Request ::
Only one span of the listing below should come back. It runs from the line with "<source format=gbr>" through the line with "X-2500000Y0D02*", and each of its lines must be reproduced exactly.
Supplied data: Begin
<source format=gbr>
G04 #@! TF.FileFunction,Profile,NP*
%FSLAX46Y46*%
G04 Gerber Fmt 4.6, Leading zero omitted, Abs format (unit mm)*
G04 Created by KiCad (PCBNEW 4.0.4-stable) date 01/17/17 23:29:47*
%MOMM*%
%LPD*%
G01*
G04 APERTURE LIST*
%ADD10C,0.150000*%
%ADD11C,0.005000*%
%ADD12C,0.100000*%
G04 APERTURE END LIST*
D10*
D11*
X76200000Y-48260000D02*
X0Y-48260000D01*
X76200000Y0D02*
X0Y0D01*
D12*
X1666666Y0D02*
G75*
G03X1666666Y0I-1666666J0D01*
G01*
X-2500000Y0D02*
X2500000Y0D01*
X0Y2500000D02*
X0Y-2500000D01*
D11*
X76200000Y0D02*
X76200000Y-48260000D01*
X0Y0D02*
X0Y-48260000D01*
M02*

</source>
Supplied data: End
Supplied data: Begin
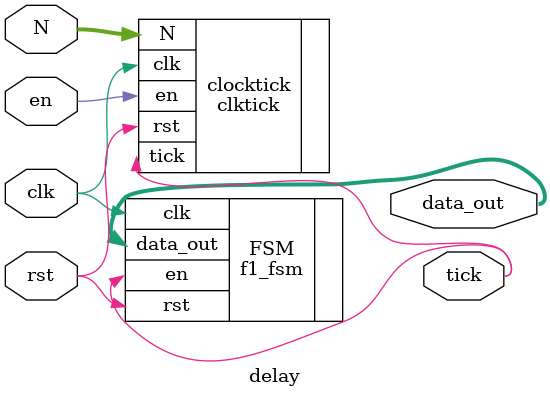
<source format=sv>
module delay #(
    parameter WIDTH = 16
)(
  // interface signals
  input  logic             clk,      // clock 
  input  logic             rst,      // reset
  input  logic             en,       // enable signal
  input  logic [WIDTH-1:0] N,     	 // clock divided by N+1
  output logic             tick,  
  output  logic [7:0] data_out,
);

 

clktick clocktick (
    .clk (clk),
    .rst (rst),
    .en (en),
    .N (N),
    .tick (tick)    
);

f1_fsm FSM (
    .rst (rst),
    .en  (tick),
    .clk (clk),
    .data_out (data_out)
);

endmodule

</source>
Supplied data: End
Solution below ::
<source format=gbr>
G04 #@! TF.FileFunction,Profile,NP*
%FSLAX46Y46*%
G04 Gerber Fmt 4.6, Leading zero omitted, Abs format (unit mm)*
G04 Created by KiCad (PCBNEW 4.0.4-stable) date 01/17/17 23:29:47*
%MOMM*%
%LPD*%
G01*
G04 APERTURE LIST*
%ADD10C,0.150000*%
%ADD11C,0.005000*%
%ADD12C,0.100000*%
G04 APERTURE END LIST*
D10*
D11*
X76200000Y-48260000D02*
X0Y-48260000D01*
X76200000Y0D02*
X0Y0D01*
D12*
X1666666Y0D02*
G75*
G03X1666666Y0I-1666666J0D01*
G01*
X-2500000Y0D02*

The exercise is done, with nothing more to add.